The goal of all YouTube channel videos, however, should be to humanize the “Hospital Patient Experience.”  By doing that, I can then make the argument that these YouTube efforts towards modernizing the “Hospital Patient Experience” are now commensurate with the perpetual positive contribution of technology and research to improved patient care.

Bringing the Hospital’s YouTube Channel into the Patient Room

During a recent “Health Care Social Media” TweetChat a thoughtful participant asked me about how this YouTube idea could be utilized by an 85 year old Patient?  I thought: “good question with an easy answer.”  After all, hospitals need to update those looped 1950s-styled videos presently on the televisions in patient rooms.  Let’s face it, we no longer need to see how Mr. Main Street Doctor performs a colonoscopy or what open heart surgery looks like – especially when the videos look like they came directly out of the TV Show “Mash” as if they were filmed sometime around the Korean War!  Accordingly, Hospital YouTube Channels should be piped into EVERY patient room and even looped on a channel just like the aforementioned brutally boring shows so that 85 year-old patients will be entertained, engaged and informed.

Conclusion

The power of Video and modern technology is at a stage where it can make a meaningful difference in the “Hospital Patient Experience” and for the most part, it is FREE.  “ROI” analysis needs to be replaced, at least at this infancy stage of Social Media, with applications of Logic and Humanity.  Finally, hospitals who don’t take advantage of this relatively easy opportunity to balance the quality of the “Hospital Patient Experience” with the expensive research and technology-driven increased quality of Patient Care have no business calling themselves “Patient-Centric” when the term “Prison” is more apropos.

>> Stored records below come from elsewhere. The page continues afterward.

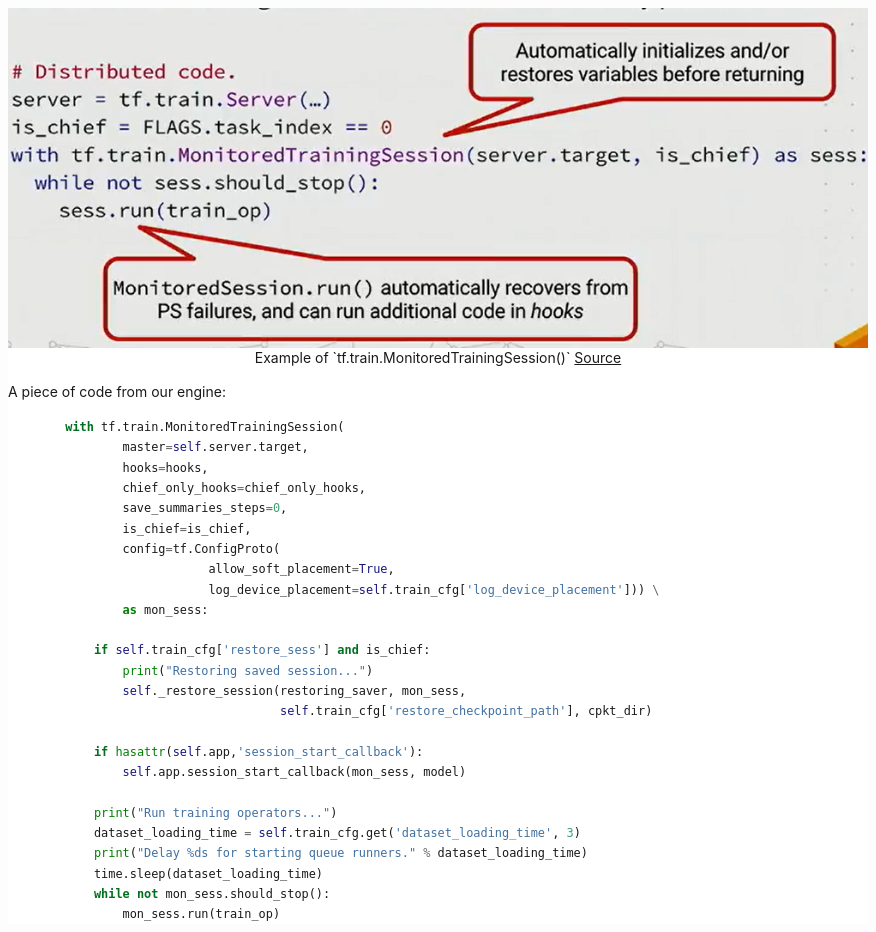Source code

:  <img src="/image/distributed-tensorflow/20.PNG" alt="" align="middle">
 <div align="center">Example of `tf.train.MonitoredTrainingSession()` <a href="http://lynnapan.github.io/images/tensorflow/20.PNG">Source</a></div>
</p>  

A piece of code from our engine:  

```py
        with tf.train.MonitoredTrainingSession(
                master=self.server.target,
                hooks=hooks,
                chief_only_hooks=chief_only_hooks,
                save_summaries_steps=0,
                is_chief=is_chief,
                config=tf.ConfigProto(
                            allow_soft_placement=True,
                            log_device_placement=self.train_cfg['log_device_placement'])) \
                as mon_sess:

            if self.train_cfg['restore_sess'] and is_chief:
                print("Restoring saved session...")
                self._restore_session(restoring_saver, mon_sess,
                                      self.train_cfg['restore_checkpoint_path'], cpkt_dir)

            if hasattr(self.app,'session_start_callback'):
                self.app.session_start_callback(mon_sess, model)

            print("Run training operators...")
            dataset_loading_time = self.train_cfg.get('dataset_loading_time', 3)
            print("Delay %ds for starting queue runners." % dataset_loading_time)
            time.sleep(dataset_loading_time)
            while not mon_sess.should_stop():
                mon_sess.run(train_op)
```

3 responses to “Hospitals, Patients, Social Media & Prison

  1. Not sure if anyone’s replied to your excellent post but your dream come true that hospitals would have PEMs is an emerging field and ghe present in a growing number of hospitals, including NYC Langone, Cleveland Clinic, and others.

  2. Michael A. Weiss

    Doug:

    Thanks for the information. Coincidentally, yesterday I took part in a Virtual Patient Panel put on by a company which has PEMs in 15 Hospitals and they appear to be one of the leading companies in that emerging field. So, between your comment and my experience yesterday, it is good to know that I am headed in the right direction!

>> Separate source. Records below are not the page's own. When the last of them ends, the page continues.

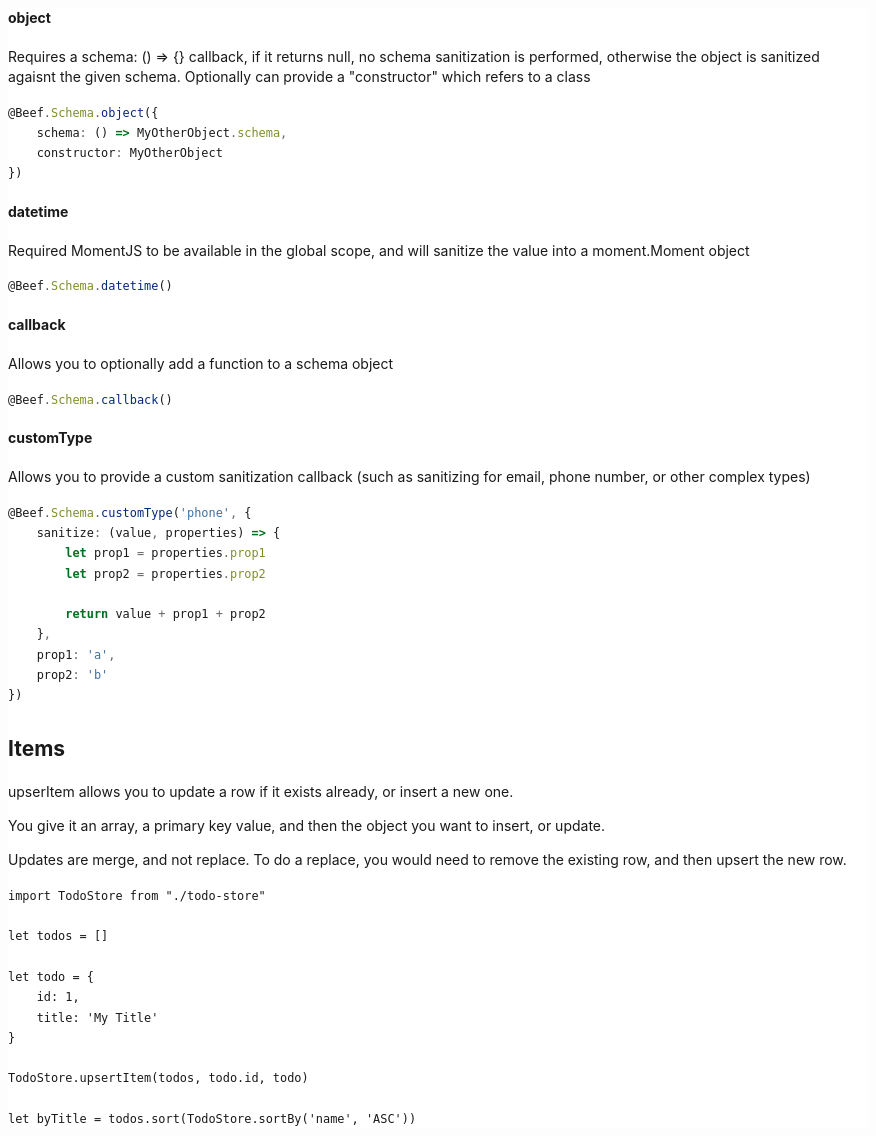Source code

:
 ```typescript
```
#### object
Requires a schema: () => {} callback, if it returns null, no schema sanitization is performed,
otherwise the object is sanitized agaisnt the given schema.
Optionally can provide a "constructor" which refers to a class
```typescript
@Beef.Schema.object({
    schema: () => MyOtherObject.schema,
    constructor: MyOtherObject
})
```
#### datetime
Required MomentJS to be available in the global scope, and will sanitize the value into a moment.Moment object
```typescript
@Beef.Schema.datetime()
```
#### callback
Allows you to optionally add a function to a schema object
```typescript
@Beef.Schema.callback()
```
#### customType
Allows you to provide a custom sanitization callback (such as sanitizing for email, phone number, or other complex types)
```typescript
@Beef.Schema.customType('phone', {
    sanitize: (value, properties) => {
        let prop1 = properties.prop1
        let prop2 = properties.prop2

        return value + prop1 + prop2
    },
    prop1: 'a',
    prop2: 'b'
})
```

## Items
upserItem allows you to update a row if it exists already, or insert a new one.

You give it an array, a primary key value, and then the object
you want to insert, or update.

Updates are merge, and not replace. To do a replace, you would need to remove 
the existing row, and then upsert the new row.

```
import TodoStore from "./todo-store"

let todos = []

let todo = {
    id: 1,
    title: 'My Title'
}

TodoStore.upsertItem(todos, todo.id, todo)

let byTitle = todos.sort(TodoStore.sortBy('name', 'ASC'))

```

  3. That was a very good post, Michael!
    I’ve also called myself a Professional Patient or an Alumnus of Hospital U. All your points and ideas are great, although I think hospitals should bring in “humanity”, as you say, I’m old-fashioned too, and I want my doctors and nurses to always have the time to do their jobs. They have enough to do already. If other specialists like life coaches, disruptive innovators (someone in #hcsm mentioned Patch Adams) could be brought in to help bring “life” (art, music, etc) to break up the doldrums of “prison”, it would help, because none of us need to stop “living” while we’re getting well.
    I also loved your comment about “patient-centric” same as Dunkin Donuts being “donut-centric”… Priceless! I agree with you on that 100%.
    And I sure hope you don’t have to go back in, but just in case, I hope they have more for you to occupy that keen mind of yours, so that you won’t be tempted to bend your forks into “shivs”!